Passage provided: Begin

Splits documents into overlapping chunks suitable for embedding and
retrieval. Works on a character vector (one element per document) or on a
data frame, in which case the chunked column is replaced by text and all
other columns are carried along as per-chunk metadata.
Usage
cr_chunk(
data,
text = NULL,
size = 1000L,
overlap = 200L,
by = c("char", "word")
)Arguments
- data
A character vector or a data frame (e.g. the result of
cr_collect()).- text
When
datais a data frame, the (unquoted) column holding the text to chunk.- size
Target chunk size, in characters (
by = "char") or words (by = "word").- overlap
Overlap between consecutive chunks, in the same unit as
size. Must be smaller thansize.- by
"char"(default) or"word".

Passage provided: End

▶ [Exercise A] Return, without any change, the lines in the rows that begin at the line containing "Эти препараты помогают уменьшить" and stop after the line containing "внутренними факторами, такими как".

Supplied records: Begin

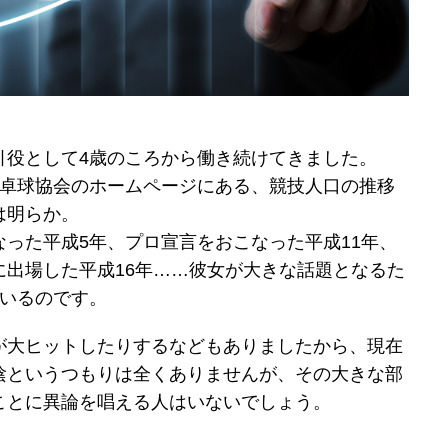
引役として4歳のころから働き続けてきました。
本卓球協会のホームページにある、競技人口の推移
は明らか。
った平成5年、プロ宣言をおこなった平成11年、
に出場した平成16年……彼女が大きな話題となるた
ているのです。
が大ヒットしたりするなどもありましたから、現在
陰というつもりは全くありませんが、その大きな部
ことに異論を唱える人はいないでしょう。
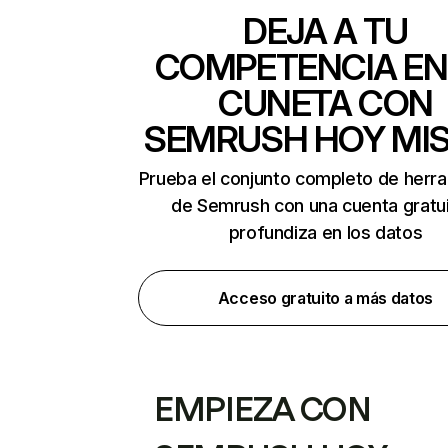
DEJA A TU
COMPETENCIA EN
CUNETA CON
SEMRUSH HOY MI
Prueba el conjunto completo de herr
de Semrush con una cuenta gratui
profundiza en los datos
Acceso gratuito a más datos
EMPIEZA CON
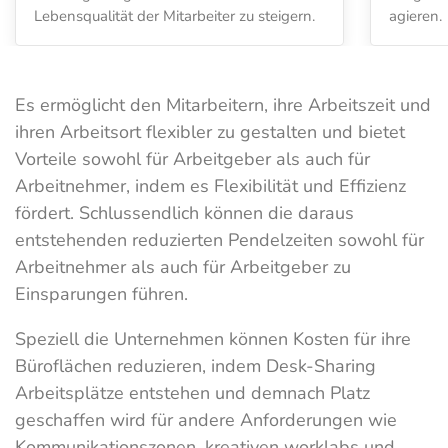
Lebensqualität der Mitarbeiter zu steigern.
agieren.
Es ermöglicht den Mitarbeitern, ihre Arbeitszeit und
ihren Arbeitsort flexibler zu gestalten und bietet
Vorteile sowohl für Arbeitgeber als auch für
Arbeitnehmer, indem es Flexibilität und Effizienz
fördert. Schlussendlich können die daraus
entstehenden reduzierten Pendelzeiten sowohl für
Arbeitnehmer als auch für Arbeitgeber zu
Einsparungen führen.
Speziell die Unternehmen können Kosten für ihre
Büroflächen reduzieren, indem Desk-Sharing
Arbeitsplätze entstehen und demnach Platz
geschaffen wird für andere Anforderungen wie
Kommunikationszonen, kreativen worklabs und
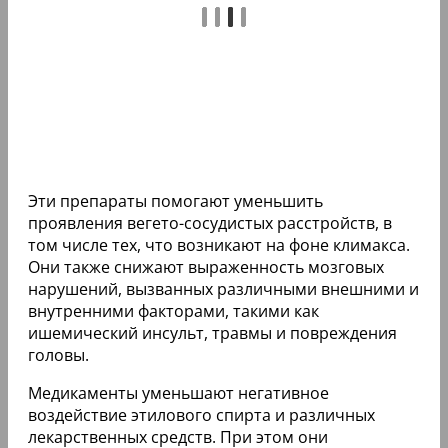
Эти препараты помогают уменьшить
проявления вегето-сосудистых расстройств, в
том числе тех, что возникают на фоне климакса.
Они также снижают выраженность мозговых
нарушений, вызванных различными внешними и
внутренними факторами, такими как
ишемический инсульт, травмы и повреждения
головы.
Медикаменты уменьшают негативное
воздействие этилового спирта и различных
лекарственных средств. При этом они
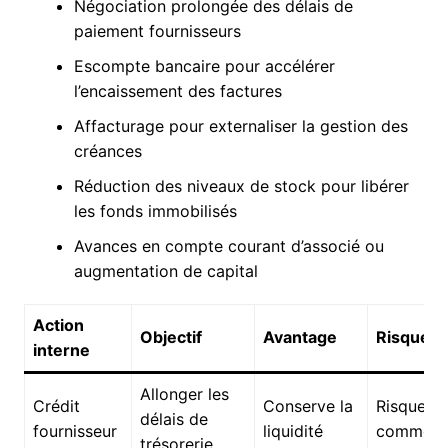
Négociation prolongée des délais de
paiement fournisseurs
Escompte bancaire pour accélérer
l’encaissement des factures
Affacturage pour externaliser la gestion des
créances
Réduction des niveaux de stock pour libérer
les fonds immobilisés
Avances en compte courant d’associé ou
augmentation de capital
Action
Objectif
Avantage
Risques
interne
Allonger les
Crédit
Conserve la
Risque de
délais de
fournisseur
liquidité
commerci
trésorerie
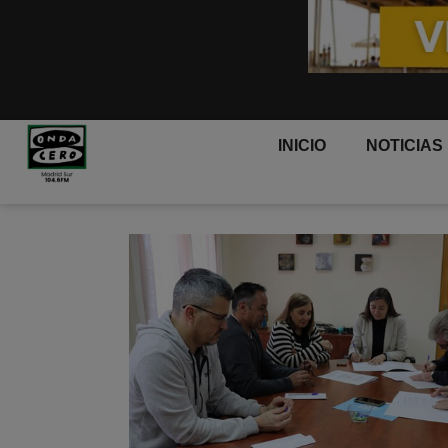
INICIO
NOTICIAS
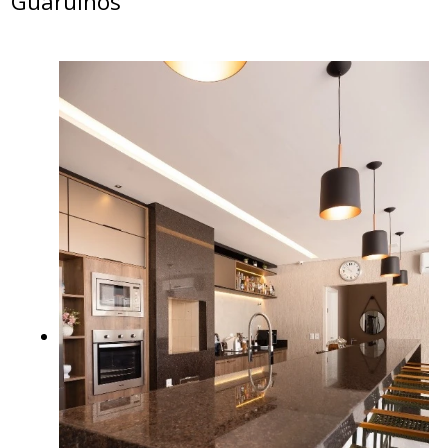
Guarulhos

Supplied records: End

▶ [Exercise B] Retype the passage of the cr_chunk documentation that begins at the words "Splits documents into" and stops after the words "as per-chunk metadata.", matching it character for character.

▶ [Response box A]
Эти препараты помогают уменьшить
проявления вегето-сосудистых расстройств, в
том числе тех, что возникают на фоне климакса.
Они также снижают выраженность мозговых
нарушений, вызванных различными внешними и
внутренними факторами, такими как

▶ [Response box B]
Splits documents into overlapping chunks suitable for embedding and
retrieval. Works on a character vector (one element per document) or on a
data frame, in which case the chunked column is replaced by text and all
other columns are carried along as per-chunk metadata.